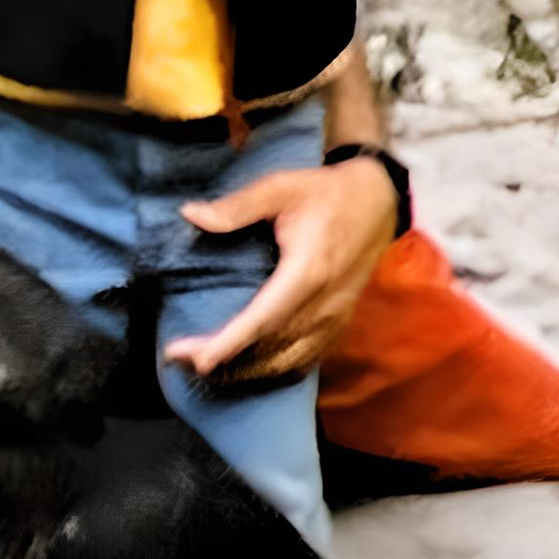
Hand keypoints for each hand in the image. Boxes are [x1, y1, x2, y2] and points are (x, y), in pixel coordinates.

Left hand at [165, 153, 402, 383]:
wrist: (378, 201)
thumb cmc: (326, 192)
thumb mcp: (281, 186)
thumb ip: (237, 205)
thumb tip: (191, 215)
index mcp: (307, 273)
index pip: (262, 319)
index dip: (227, 343)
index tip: (193, 358)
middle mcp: (323, 305)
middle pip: (270, 349)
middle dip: (224, 361)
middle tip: (180, 358)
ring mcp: (334, 319)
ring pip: (287, 362)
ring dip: (246, 372)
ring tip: (206, 367)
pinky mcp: (339, 323)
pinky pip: (305, 360)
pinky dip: (274, 370)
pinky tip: (249, 369)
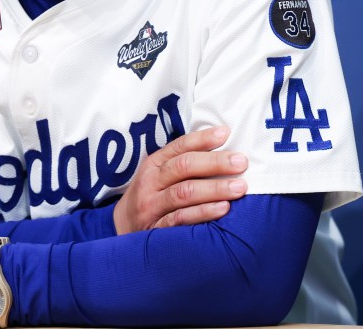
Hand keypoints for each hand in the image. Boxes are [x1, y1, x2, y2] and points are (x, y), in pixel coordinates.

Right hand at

Task brief
Write out each line exactly, from the one containing "thumb ip: (237, 205)" through the end of the entries, and skip the pictures.

Answer box
thumb ip: (237, 205)
thumb tip: (191, 215)
index mcp: (307, 273)
index pip: (262, 319)
index dip: (227, 343)
index tip: (193, 358)
middle mcp: (323, 305)
middle pip: (270, 349)
middle dip: (224, 361)
middle tip: (180, 358)
ring mcp: (334, 319)
ring pip: (287, 362)
ring dip: (246, 372)
ring tip: (206, 367)
pinky mcp: (339, 323)
pinky pip: (305, 360)
pinky dip: (274, 370)
pinky tip: (249, 369)
Hand keypoints for each hand in the image. Boxes are [x1, y1, x2, y2] and points are (x, y), in pixel coordinates.

Right hand at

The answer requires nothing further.